In the blog post below, where did the writer go instead of attending small group?

**SUPPLIED TEXT**
::::::::::
3:27-32 - Withhold not good from them to whom it is due, when it is in the power of thine hand to do it. Say not unto thy neighbour, Go, and come again, and to morrow I will give; when thou hast it by thee. Devise not evil against thy neighbour, seeing he dwelleth securely by thee. Strive not with a man without cause, if he have done thee no harm. Envy thou not the oppressor, and choose none of his ways. For the froward is abomination to the LORD: but his secret is with the righteous. - We should always give of ourselves, especially when the opportunity presents itself and we know in our hearts that we should be obedient, because we are more than able to do what is asked of us in that moment. We must not envy what others have, especially as pertains to wealth or material things. We have the true treasure, because we have salvation in Jesus Christ. He is forever; He is eternal. Nothing can take that away.

3:33-35 - The curse of the LORD is in the house of the wicked: but he blesseth the habitation of the just. Surely he scorneth the scorners: but he giveth grace unto the lowly. The wise shall inherit glory: but shame shall be the promotion of fools.

- May God bless your home and your life! His peace is with you when your faith is in Him! :)
11月17日

Partner of Youth

Today was busy, as usual for Thursdays. Mitch got paid today, so I had errands to run. Didn't have time to post a blog until now. But, better late than never! :)

Also, instead of small group tonight, we went to the church for the Mitch McVicker concert. It was pretty good. I was sad that he didn't have a better turn out, but it was nice to get to meet him briefly too. Check him out! He's pretty good!
::::::::::
(Stored data)
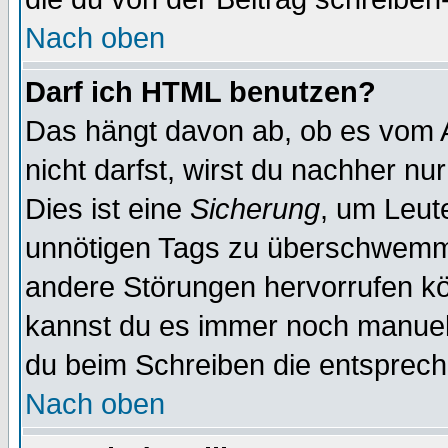
Nach oben
Darf ich HTML benutzen?
Das hängt davon ab, ob es vom Ad
nicht darfst, wirst du nachher nu
Dies ist eine
Sicherung
, um Leut
unnötigen Tags zu überschwemme
andere Störungen hervorrufen kö
kannst du es immer noch manuell 
du beim Schreiben die entspreche
Nach oben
::::::::::
**EXERCISE RESULT**
To the church for the Mitch McVicker concert.